Jochen Distelmeyer und die Reduktion auf das Wesentliche

Nach 17 erfolgreichen Jahren kam das Ende von Blumfeld im Jahr 2007. Die Popband, welche die Hamburger Schule maßgeblich beeinflusste, stand ganz vorne in der Riege deutscher Indie-Vertreter. Schmerzlich also, dass Jochen Distelmeyer die Auflösung voran trieb. Aber seine kreative Ader war zumindest noch nicht gebrochen, denn bereits zwei Jahre später erschien das deutschsprachige Soloalbum „Heavy“. Ein neuer Start als Singer/ Songwriter – ganz im gewohnten Stil der Band Blumfeld.

Doch dann wurde es ruhig um Jochen Distelmeyer. Sehr ruhig. Sechs Jahre hörten wir nichts. Und dann die Ankündigung, dass es ein Coveralbum mit englischsprachigen Titeln geben wird. Ist das Pulver verschossen? Eine Schreibblockade vielleicht? Das Jahr 2015 zeigte zumindest, dass Distelmeyer seinen künstlerischen Schwerpunkt verlagert hatte und brachte uns im Februar einen Roman mit dem Titel „Otis“.

Jetzt – ein Jahr später – also das Album „Songs From The Bottom“. Der Zusatz „Vol. 1“ lässt zudem vermuten, dass das musikalische Schaffen wie auch immer weiter gehen wird. Doch was soll man nun von dem Werk halten? Das Cover mit der lässig-lasziv qualmenden Dame lässt im ersten Moment auf eine Scheißegal-Mentalität schließen. Und die Tracklist, die mit „Toxic“ gar einen Britney Spears-Song enthält, reißt auch nicht unbedingt vom Hocker.
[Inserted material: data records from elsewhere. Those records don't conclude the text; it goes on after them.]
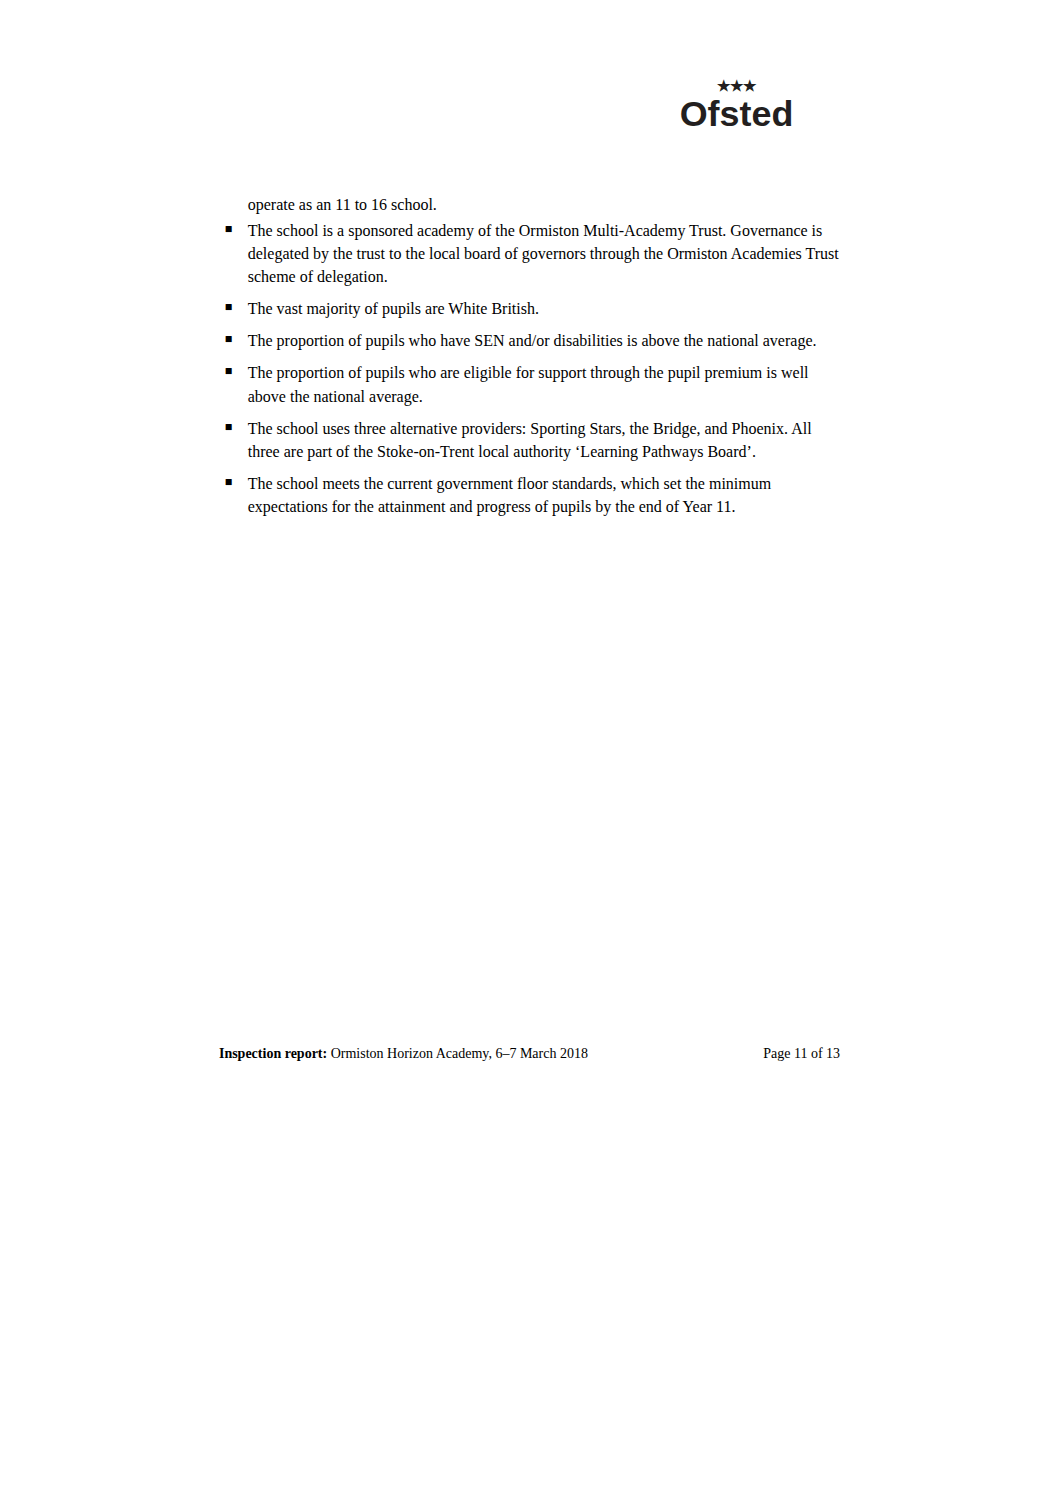operate as an 11 to 16 school.
The school is a sponsored academy of the Ormiston Multi-Academy Trust. Governance is delegated by the trust to the local board of governors through the Ormiston Academies Trust scheme of delegation.
The vast majority of pupils are White British.
The proportion of pupils who have SEN and/or disabilities is above the national average.
The proportion of pupils who are eligible for support through the pupil premium is well above the national average.
The school uses three alternative providers: Sporting Stars, the Bridge, and Phoenix. All three are part of the Stoke-on-Trent local authority ‘Learning Pathways Board’.
The school meets the current government floor standards, which set the minimum expectations for the attainment and progress of pupils by the end of Year 11.
Inspection report: Ormiston Horizon Academy, 6–7 March 2018
Page 11 of 13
Doch was die Titel zusammen hält, ist Distelmeyers gewohnt eindringliche Stimme. Man wähnt sich in einer Bar, der Meister an der Klampfe oder dem Piano in der Ecke, dann ein Streifzug durch die Musikgeschichte. Wie geil bitteschön klingt The Verves „Bitter Sweet Symphony“ aus seinem Mund? An der Stelle, wo Coldplay ihr Streicher-Stakkato aufriefen, füllt Distelmeyer die Lücke mit lautem Pfeifen. Das nenne ich mal genial.

„Just Like This Train“ von Joni Mitchell und Lana Del Reys „Video Games“. Der Sänger reduziert die Titel auf ihr Skelett und baut sie in akustischer Ausrichtung wieder ganz neu zusammen. Das Ergebnis macht aus dem Sammelsurium zwischen Nick Lowe und Al Green ein in sich geschlossenes Album, das zu Herzen geht. Man wähnt sich in besagter Bar, vergisst die ganzen Katastrophen rundherum und konzentriert sich auf das Wesentliche: die Musik.